I return to Vancouver, Canada, build a studio, stop teaching and proceed to create a major traveling exhibition for the 1970’s called “Visual Alchemy”. This exhibition would be opened on Canada Day by the Prime Minister of Canada. Now that was a ‘real life situation’ that produced ‘the goods’ – even if I left for a year to ‘write novels in the South Pacific’, novels which nobody would publish, and these early holographic efforts I saw inspire other generations to explore “holographic art” and its potentials. Other people chose to ‘make money’ with holography as a new exotic sci-fi type of technology (they created millions of ‘novelties’) but my focus then and now is on ‘holographic art’. And of course this includes all the ‘holographic image designers’ because the question of “what is holographic art” versus “what is holographic design” remains unanswered.
What do you dislike about the art world?
Petty jealousies, setting up fiefdoms and protected turf ‘styles’ or ‘aesthetics’ and the rarity of generosity when it comes down to the arts, to history, to expression and scholarship. The generosity and intermedia of the 60’s underground and experimental arts in which I was involved as my formative years became overly professionalized and academicized in the 80’s and beyond. We lost the diversity of expressions in exchange for marketing and acceptance in ‘art world’. I refuse to accept this as a consequence of ‘getting old’ or ‘mature’.
What is your dream project?
To create true motion picture holograms as an art form at a holographic art center whose mission includes preservation, curating, and archiving the histories of West-Coast (USA and Canada) holographic arts and crafts. I got close in 2014 in China with this dream project, but politics interfered and it never got off the ground. I would like to see this project done this decade or next. I feel it is that important.
What’s the best piece of advise you can give others?
Be courageous with your ideas and efforts – don’t quit, but don’t avoid criticism either.
Can you tell us about your most recent work? Any upcoming shows?
Sharon McCormack collection and archives is my biggest challenge right now. I was given her collection and archives shortly before her death. It contains the histories of San Francisco holography from the 1960’s to 1990’s. Its survival, archiving, and exhibition is of paramount importance to me (as curator, preservationist and archivist) because of its historical and cultural value. Certainly these works need to be seen world-wide and seen now before VR and AR and Pepper’s Ghost fake holography wrecks it for our audience and saturates world culture with fakes.

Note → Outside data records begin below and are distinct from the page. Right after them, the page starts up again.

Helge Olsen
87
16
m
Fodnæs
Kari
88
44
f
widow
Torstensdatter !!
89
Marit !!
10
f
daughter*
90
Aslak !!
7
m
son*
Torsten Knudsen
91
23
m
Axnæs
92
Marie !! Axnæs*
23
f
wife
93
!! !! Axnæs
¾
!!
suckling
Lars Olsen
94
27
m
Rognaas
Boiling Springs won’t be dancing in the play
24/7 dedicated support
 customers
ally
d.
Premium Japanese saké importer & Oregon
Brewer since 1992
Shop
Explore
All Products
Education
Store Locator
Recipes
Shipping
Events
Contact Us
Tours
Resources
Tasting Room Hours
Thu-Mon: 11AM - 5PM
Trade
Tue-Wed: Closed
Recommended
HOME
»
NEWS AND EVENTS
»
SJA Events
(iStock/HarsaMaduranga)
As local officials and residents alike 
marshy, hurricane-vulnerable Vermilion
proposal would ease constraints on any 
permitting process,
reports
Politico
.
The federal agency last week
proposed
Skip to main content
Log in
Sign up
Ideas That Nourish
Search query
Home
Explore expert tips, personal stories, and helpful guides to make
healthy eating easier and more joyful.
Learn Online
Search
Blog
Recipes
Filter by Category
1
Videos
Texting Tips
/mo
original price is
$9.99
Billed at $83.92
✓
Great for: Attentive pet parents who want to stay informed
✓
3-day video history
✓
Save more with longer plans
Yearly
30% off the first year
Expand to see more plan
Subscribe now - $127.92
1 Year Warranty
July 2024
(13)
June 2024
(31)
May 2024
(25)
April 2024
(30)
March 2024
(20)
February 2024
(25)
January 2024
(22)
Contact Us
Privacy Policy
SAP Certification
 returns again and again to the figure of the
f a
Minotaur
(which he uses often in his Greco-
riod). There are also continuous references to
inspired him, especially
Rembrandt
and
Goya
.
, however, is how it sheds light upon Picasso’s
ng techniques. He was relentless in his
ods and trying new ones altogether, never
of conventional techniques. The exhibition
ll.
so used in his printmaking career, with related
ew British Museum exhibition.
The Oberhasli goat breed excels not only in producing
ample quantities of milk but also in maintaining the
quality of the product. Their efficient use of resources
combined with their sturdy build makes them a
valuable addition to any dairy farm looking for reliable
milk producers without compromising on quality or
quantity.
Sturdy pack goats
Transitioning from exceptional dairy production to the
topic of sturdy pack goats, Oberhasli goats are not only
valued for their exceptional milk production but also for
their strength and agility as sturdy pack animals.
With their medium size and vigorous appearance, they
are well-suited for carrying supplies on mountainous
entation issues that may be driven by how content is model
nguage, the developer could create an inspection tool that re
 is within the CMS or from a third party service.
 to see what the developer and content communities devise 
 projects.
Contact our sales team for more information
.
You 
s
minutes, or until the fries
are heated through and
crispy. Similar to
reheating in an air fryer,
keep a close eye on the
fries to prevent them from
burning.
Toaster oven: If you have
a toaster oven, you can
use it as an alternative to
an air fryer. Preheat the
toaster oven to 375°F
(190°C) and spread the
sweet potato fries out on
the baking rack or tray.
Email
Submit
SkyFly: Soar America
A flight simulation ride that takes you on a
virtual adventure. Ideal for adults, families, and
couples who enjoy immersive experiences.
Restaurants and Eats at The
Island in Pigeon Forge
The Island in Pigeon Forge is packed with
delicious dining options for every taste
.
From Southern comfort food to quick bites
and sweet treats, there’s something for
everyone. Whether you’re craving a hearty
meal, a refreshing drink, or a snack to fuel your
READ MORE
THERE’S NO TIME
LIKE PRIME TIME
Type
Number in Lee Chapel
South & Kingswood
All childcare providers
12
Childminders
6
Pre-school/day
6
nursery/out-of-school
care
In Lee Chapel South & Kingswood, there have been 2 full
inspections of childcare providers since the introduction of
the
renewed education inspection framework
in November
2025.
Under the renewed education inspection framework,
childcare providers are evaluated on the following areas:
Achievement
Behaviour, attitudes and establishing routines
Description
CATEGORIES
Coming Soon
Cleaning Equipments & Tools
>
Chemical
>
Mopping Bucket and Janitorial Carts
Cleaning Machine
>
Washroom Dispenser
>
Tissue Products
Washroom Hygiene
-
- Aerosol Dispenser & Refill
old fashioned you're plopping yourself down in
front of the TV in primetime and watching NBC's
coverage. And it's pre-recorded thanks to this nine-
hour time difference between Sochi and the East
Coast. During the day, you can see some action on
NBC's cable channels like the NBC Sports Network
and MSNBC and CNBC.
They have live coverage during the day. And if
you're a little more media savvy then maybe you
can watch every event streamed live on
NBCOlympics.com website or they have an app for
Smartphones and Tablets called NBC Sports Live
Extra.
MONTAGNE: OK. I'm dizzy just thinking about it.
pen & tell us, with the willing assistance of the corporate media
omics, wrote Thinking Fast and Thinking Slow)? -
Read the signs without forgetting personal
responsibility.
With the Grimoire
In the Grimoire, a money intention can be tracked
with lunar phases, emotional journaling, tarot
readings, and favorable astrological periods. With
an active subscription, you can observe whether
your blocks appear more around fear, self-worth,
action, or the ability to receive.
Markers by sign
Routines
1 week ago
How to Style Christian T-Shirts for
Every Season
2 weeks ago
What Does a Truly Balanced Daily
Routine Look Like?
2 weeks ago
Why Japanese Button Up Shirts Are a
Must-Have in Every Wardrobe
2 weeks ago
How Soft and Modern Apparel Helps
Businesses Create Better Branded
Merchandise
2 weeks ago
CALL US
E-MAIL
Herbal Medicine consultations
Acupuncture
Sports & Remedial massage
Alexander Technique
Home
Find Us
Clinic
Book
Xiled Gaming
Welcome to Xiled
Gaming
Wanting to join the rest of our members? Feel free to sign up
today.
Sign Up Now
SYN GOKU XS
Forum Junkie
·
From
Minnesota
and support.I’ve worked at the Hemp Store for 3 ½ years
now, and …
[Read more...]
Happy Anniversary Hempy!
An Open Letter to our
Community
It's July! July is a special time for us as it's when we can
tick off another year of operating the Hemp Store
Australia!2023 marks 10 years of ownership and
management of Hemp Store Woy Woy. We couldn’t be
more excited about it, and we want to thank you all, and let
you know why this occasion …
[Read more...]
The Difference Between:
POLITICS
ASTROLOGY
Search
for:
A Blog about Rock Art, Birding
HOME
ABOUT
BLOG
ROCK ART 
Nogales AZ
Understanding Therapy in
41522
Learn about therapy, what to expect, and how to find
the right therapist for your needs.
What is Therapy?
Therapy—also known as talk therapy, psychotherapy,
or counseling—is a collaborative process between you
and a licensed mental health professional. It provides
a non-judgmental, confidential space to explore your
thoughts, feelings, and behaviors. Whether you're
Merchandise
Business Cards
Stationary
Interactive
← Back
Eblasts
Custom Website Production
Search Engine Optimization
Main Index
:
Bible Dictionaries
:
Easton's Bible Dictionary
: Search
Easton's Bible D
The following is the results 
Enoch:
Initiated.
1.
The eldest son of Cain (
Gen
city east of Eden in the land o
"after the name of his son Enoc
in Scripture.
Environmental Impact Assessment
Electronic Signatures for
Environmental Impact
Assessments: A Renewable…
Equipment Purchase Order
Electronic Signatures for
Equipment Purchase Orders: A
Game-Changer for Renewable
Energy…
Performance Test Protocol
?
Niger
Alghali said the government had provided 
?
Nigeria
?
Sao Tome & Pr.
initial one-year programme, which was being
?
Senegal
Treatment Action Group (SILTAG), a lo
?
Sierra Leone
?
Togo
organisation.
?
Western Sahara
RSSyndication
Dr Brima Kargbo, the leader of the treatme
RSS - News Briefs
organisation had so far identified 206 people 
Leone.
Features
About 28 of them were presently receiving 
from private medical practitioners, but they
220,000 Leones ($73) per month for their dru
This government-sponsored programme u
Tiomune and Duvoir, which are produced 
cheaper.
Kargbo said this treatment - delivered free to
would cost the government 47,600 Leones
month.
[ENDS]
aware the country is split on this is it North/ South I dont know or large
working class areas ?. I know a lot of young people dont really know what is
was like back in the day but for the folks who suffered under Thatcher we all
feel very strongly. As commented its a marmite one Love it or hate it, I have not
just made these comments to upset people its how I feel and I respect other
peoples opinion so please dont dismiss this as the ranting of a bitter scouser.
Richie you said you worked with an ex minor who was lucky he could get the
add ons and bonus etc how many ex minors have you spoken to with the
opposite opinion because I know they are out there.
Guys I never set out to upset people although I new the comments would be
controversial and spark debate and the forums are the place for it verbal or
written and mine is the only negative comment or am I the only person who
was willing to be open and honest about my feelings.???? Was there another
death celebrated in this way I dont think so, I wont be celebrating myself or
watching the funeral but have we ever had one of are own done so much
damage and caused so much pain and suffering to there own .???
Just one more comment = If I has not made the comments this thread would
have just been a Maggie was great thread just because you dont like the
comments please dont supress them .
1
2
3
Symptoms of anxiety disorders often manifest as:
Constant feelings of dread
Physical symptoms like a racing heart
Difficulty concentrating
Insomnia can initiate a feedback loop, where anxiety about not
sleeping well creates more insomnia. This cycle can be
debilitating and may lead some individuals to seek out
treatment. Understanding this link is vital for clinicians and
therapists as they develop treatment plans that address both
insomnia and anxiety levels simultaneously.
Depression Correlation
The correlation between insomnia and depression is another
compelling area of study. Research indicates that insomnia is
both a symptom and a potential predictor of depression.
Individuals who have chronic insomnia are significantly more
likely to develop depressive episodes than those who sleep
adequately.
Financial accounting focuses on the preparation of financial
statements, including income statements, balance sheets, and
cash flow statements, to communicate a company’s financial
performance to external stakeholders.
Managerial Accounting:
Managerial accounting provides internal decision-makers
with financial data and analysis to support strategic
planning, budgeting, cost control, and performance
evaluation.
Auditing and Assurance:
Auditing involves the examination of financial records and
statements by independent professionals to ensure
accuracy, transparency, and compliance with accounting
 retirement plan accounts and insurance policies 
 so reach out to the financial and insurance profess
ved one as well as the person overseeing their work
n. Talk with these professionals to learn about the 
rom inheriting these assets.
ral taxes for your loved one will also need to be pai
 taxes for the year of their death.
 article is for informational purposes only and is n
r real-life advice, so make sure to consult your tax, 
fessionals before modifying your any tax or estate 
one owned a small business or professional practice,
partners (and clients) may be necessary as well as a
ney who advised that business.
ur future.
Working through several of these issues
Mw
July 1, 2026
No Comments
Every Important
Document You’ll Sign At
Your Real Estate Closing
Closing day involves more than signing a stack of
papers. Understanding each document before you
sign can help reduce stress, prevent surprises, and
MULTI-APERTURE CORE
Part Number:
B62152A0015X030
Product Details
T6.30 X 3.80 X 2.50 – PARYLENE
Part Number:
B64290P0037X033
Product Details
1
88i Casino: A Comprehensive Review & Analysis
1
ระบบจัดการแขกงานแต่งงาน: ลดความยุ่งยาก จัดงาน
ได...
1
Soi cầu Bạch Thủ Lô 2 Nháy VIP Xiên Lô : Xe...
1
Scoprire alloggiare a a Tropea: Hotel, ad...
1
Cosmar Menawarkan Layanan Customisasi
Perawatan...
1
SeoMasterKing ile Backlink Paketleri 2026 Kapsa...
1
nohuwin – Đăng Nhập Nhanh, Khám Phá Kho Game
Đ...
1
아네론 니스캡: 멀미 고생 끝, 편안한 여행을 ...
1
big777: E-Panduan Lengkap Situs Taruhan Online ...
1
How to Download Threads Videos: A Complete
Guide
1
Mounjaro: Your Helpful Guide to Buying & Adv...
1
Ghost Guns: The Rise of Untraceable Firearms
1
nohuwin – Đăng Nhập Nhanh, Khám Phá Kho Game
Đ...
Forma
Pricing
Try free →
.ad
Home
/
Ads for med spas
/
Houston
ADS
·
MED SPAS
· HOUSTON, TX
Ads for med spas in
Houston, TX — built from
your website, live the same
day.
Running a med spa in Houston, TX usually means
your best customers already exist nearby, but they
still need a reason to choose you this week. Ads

I would like to curate and partner with organization’s (museums and galleries) exhibits of all holographic works under my custodianship.
The total west-coast holography story includes my own historical and contemporary works in holographic art – a place which defines how this art was born in BC, Canada by an American expatriate who won’t leave the coast.
I will continue making my own holographic art works and seek support from where ever I can get it for this. There is no quitting for me, life is too short as it is.